Grizzly bear deaths in 2016 marked the highest number of human-caused grizzly deaths since stopping the hunt in 2006. Last week, the Alberta Government released the number of recorded grizzly bear deaths over the last two years, showing that the threatened species is dying at a troubling rate. Alberta Wilderness Association (AWA) believes immediate action, including placing stringent limits on the amount of motorized access into grizzly bear habitat, must be taken to address the top reasons for grizzly bear deaths.

“Three of the past five years have seen significant spikes in the number of grizzly bears killed annually, with 29 bears killed in 2016.  We are worried these increases will become ‘the new normal’ unless we do something immediately to address the issue,” said Joanna Skrajny, AWA Conservation Specialist.

When the Alberta Grizzly Bear Recovery Plan was written in 2008, it was estimated that there were fewer than 700 grizzlies remaining in the province. Since that time, a total of 224 bear deaths have been documented, with an average of 19 deaths a year; all but 17 have been caused by humans.

“The number of grizzly bears that have died over the past decade is significant, especially when you consider that these are only the known mortalities. Some researchers estimate that the true number may be twice as high,” Joanna added. “We fear that grizzly bear deaths will continue to increase unless we get serious about protecting their habitat and properly managing our public lands.”

Over half of grizzly bear deaths since 2008 have been due to illegal kills (i.e. poaching) as well as accidental deaths (i.e. motorized use).

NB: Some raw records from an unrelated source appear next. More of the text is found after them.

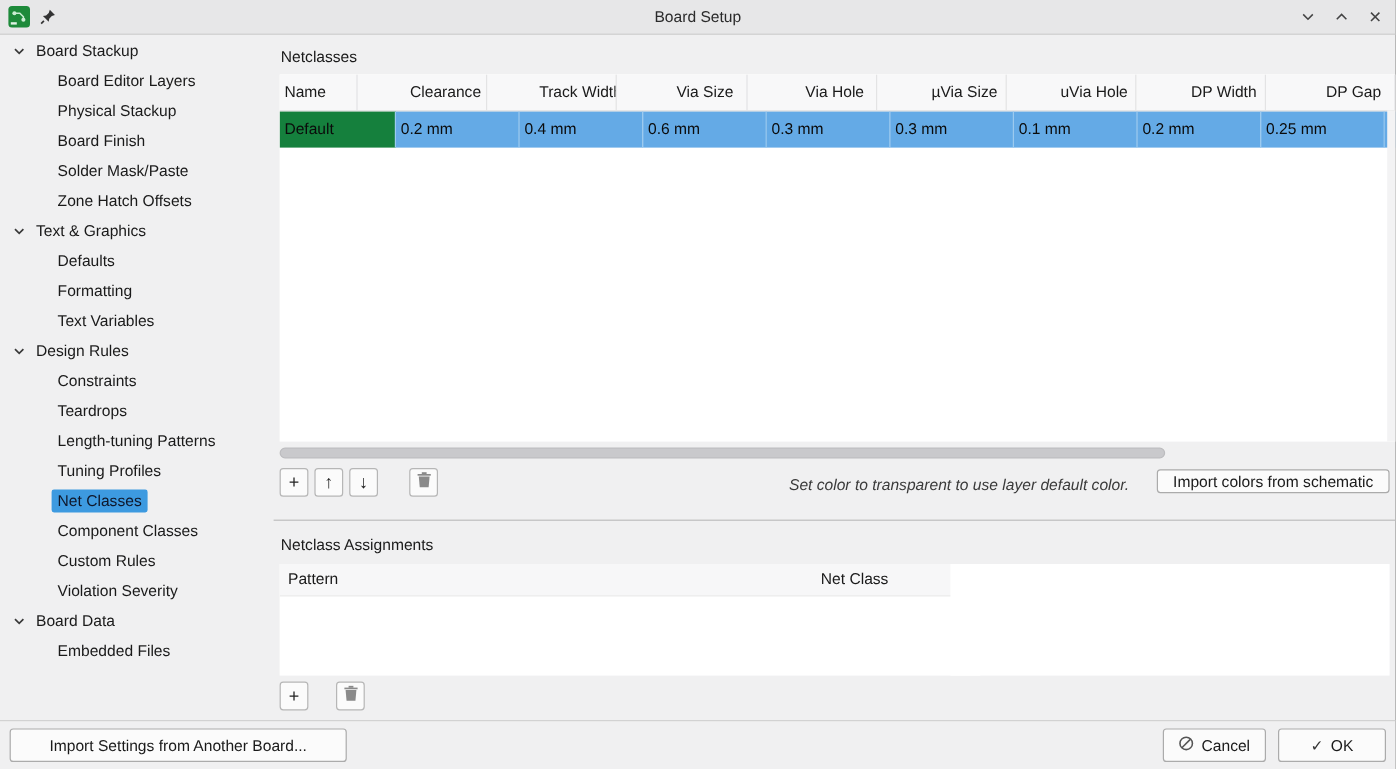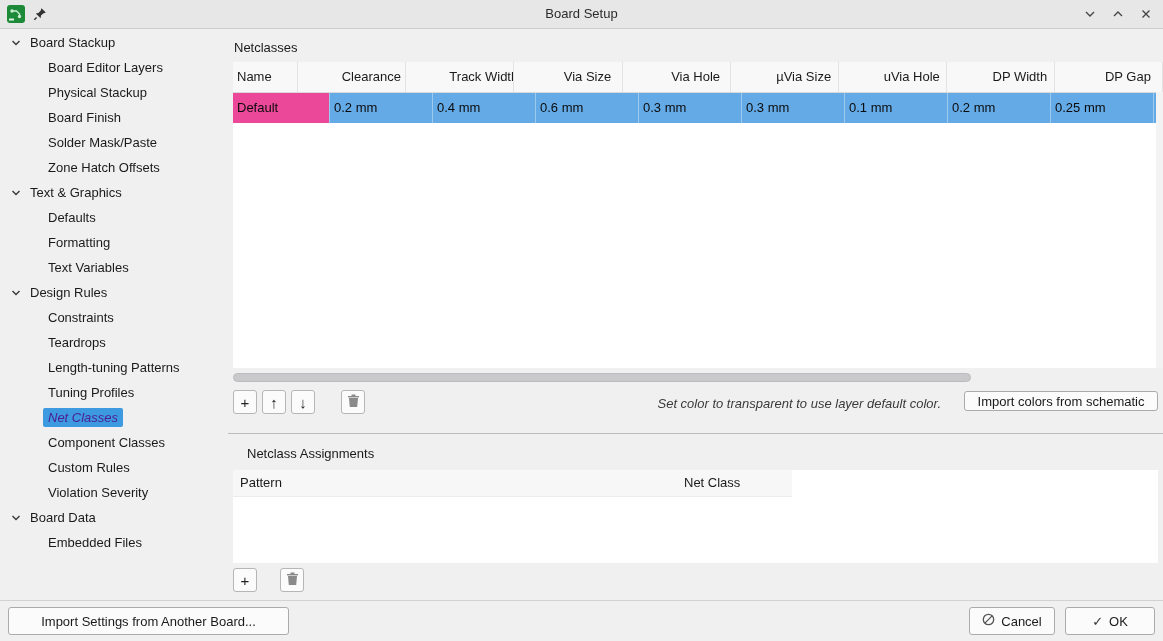--- a/index.html
+++ b/index.html
@@ -14,35 +14,35 @@
   .win-controls{position:absolute; right:10px; top:0; height:28px; display:flex; align-items:center; gap:14px; z-index:2;}
   .win-btn{width:14px; height:14px; display:flex; align-items:center; justify-content:center; cursor:default;}
 
   
   .sidebar{position:absolute; left:0; top:29px; width:228px; bottom:41px; overflow:hidden; padding-top:1px;}
   .tree-row{height:25px; display:flex; align-items:center; cursor:default;}
   .tree-row .expander{width:12px; height:12px; margin-left:10px; display:flex; align-items:center; justify-content:center;}
   .tree-label{padding:2px 5px; white-space:nowrap;}
   .tree-row.parent .tree-label{margin-left:3px;}
   .tree-row.child .tree-label{margin-left:43px;}
-  .tree-row.child.selected .tree-label{background:var(--sel,#3d9ae0); color:#4c1d95; border-radius:2px;font-style:italic;}
+  .tree-row.child.selected .tree-label{background:var(--sel,#3d9ae0); color:#0f172a; border-radius:2px;}
 
   
   .main{position:absolute; left:228px; top:29px; width:935px; height:571px;}
   .section-label{position:absolute; left:6px; white-space:nowrap;}
   .lbl-netclasses{top:11px;}
-  .lbl-assign{top:417px;margin-left:13px;}
+  .lbl-assign{top:417px;}
 
   .nc-table{position:absolute; left:5px; top:33px; right:0; height:306px; background:#ffffff; overflow:hidden;}
   .nc-header{display:flex; height:30px; background:#f8f8f9; border-bottom:1px solid #d9d9d9;gap:39px;}
   .nc-h{box-sizing:border-box; border-right:1px solid #e3e3e4; line-height:29px; text-align:center; padding:0 4px; overflow:hidden; white-space:nowrap;}
   .nc-h:first-child{text-align:left;}
   .nc-row{display:flex; height:30px;}
   .nc-c{box-sizing:border-box; background:var(--rowsel,#64aae6); border-right:1px solid #9ccaef; line-height:30px; padding:0 4px; color:#0b0b0b; overflow:hidden; white-space:nowrap;}
-  .nc-c.first{background:#ec4899;}
+  .nc-c.first{background:#15803d;}
   .nc-fill{flex:1; background:var(--rowsel,#64aae6);}
 
   .vscroll{position:absolute; right:0; top:63px; width:7px; height:276px; background:#f3f3f4;}
 
   .hscroll{position:absolute; left:5px; right:2px; top:344px; height:10px; background:#f0f0f1;}
   .hthumb{width:738px; height:9px; background:#c9c9cc; border:1px solid #bcbcbf; border-radius:5px; box-sizing:border-box;}
 
   .tbtn{position:absolute; width:24px; height:24px; box-sizing:border-box; border:1px solid #b6b6b6; border-radius:3px; background:#fbfbfb; display:flex; align-items:center; justify-content:center; font-size:15px; color:#222; cursor:default;}
   .btn-add1{left:5px; top:361px;}
   .btn-up{left:34px; top:361px;}

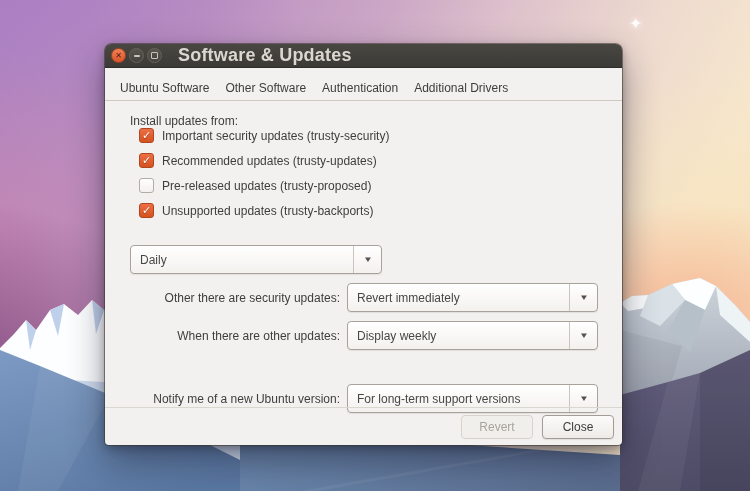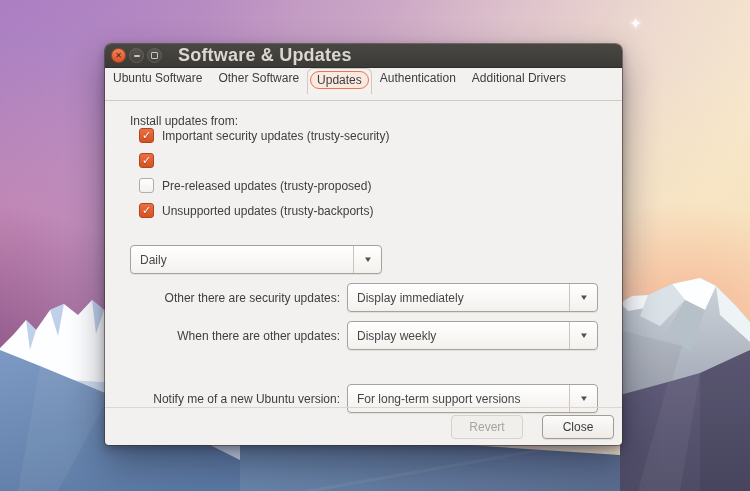--- a/index.html
+++ b/index.html
@@ -29,22 +29,22 @@
   .tb-btn{width:15px;height:15px;border-radius:50%;margin-right:3px;
     display:flex;align-items:center;justify-content:center;box-sizing:border-box;cursor:default;}
   .tb-close{background:linear-gradient(#F08258,#DB5427);border:1px solid #A84420;}
   .tb-close .g{font-size:8px;font-weight:bold;color:#491F10;line-height:8px;}
   .tb-dim{background:linear-gradient(#57554F,#44423D);border:1px solid #676159;}
   .g-min{width:6px;height:2px;background:#C9C5BD;border-radius:1px;}
   .g-max{width:5px;height:5px;border:1px solid #C9C5BD;border-radius:1px;}
   .title{margin-left:13px;font-size:18px;font-weight:bold;color:#DBD7D0;letter-spacing:.2px;}
 
   
-  .tabstrip{display:flex;align-items:flex-start;height:33px;box-sizing:border-box;
-    border-bottom:1px solid #CFC9C2;}
+  .tabstrip{display:flex;align-items:flex-end;height:33px;box-sizing:border-box;
+    padding-left:7px;border-bottom:1px solid #CFC9C2;}
   .tab{padding:3px 8px 5px;font-size:12px;color:#3D3D3D;white-space:nowrap;}
   .tab.active{background:#F3F2F0;border:1px solid #CFC9C2;border-bottom:none;
     border-radius:6px 6px 0 0;margin-bottom:-1px;padding:2px 2px 5px;}
   .tab.active .tab-pill{display:inline-block;border:1px solid #E8764F;background:#FAE9E1;
     border-radius:9px;padding:1px 6px;}
 
   
   .content{padding:13px 24px 0 25px;font-size:12px;color:#3E3E3E;}
   .section-label{}
   .check-row{display:flex;align-items:center;gap:8px;height:15px;margin:0 0 10px 9px;cursor:default;}
@@ -63,21 +63,21 @@
   .dropdown{width:252px;height:29px;box-sizing:border-box;border:1px solid #A9A29B;border-radius:4px;
     background:linear-gradient(#FFFFFF,#F3F1EE);display:flex;align-items:stretch;
     box-shadow:0 1px 1px rgba(0,0,0,.07);cursor:default;}
   .dd-value{flex:1;display:flex;align-items:center;padding-left:9px;color:#474747;}
   .dd-arrow-box{width:27px;border-left:1px solid #CBC5BE;display:flex;align-items:center;justify-content:center;}
   .dd-arrow{font-size:8px;color:#55504B;transform:scaleX(1.25);}
 
   
   .actions{position:absolute;left:0;right:0;bottom:0;height:38px;box-sizing:border-box;
     border-top:1px solid #DAD6D0;display:flex;align-items:center;justify-content:flex-end;
-    gap:19px;padding:0 8px;border-radius:0 0 4px 4px;}
+    gap:9px;padding:0 8px;border-radius:0 0 4px 4px;}
   .btn{width:72px;height:24px;box-sizing:border-box;border-radius:4px;font-size:12px;
     display:flex;align-items:center;justify-content:center;cursor:default;}
   .btn-close{border:1px solid #A39C94;background:linear-gradient(#FCFBFA,#EEEBE7);
     color:#3C3C3C;box-shadow:0 1px 1px rgba(0,0,0,.08);}
   .btn-revert{border:1px solid #D7D2CC;background:#F1EFEC;color:#A8A39D;}
 </style>
 </head>
 <body>
 
 <div class="stage">
@@ -147,23 +147,20 @@
       <span class="title">Software &amp; Updates</span>
     </div>
 
     <div class="tabstrip">
       <div class="tab">
         <span class="tab-pill">Ubuntu Software</span>
       </div>
       <div class="tab">
         <span class="tab-pill">Other Software</span>
       </div>
-      <div class="tab active">
-        <span class="tab-pill">Updates</span>
-      </div>
       <div class="tab">
         <span class="tab-pill">Authentication</span>
       </div>
       <div class="tab">
         <span class="tab-pill">Additional Drivers</span>
       </div>
     </div>
 
     <div class="content">
       <div class="section-label">Install updates from:</div>
@@ -171,20 +168,21 @@
       <div class="check-row">
         <span class="checkbox checked">
           <span class="ck">✓</span>
         </span>
         <span>Important security updates (trusty-security)</span>
       </div>
       <div class="check-row">
         <span class="checkbox checked">
           <span class="ck">✓</span>
         </span>
+        <span>Recommended updates (trusty-updates)</span>
       </div>
       <div class="check-row">
         <span class="checkbox">
           
         </span>
         <span>Pre-released updates (trusty-proposed)</span>
       </div>
       <div class="check-row">
         <span class="checkbox checked">
           <span class="ck">✓</span>
@@ -197,21 +195,21 @@
           <div class="dropdown">
             <span class="dd-value">Daily</span>
             <span class="dd-arrow-box">
               <span class="dd-arrow">▼</span>
             </span>
           </div>
         </div>
         <div class="dd-row">
           <span class="dd-label">Other there are security updates:</span>
           <div class="dropdown">
-            <span class="dd-value">Display immediately</span>
+            <span class="dd-value">Revert immediately</span>
             <span class="dd-arrow-box">
               <span class="dd-arrow">▼</span>
             </span>
           </div>
         </div>
         <div class="dd-row">
           <span class="dd-label">When there are other updates:</span>
           <div class="dropdown">
             <span class="dd-value">Display weekly</span>
             <span class="dd-arrow-box">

In addition, while the province has recently announced that rehabilitation of orphaned black bear cubs will be permitted once again, AWA is concerned that the rehabilitation of grizzly bears, a threatened species, continues to be banned. This is especially concerning given that Alberta’s grizzly bears have some of the lowest reproduction rates in the world. Other wildlife continuing to be prohibited from rehabilitation efforts include bighorn sheep, mountain goats, wolves, coyotes, black bear adults, and cougars.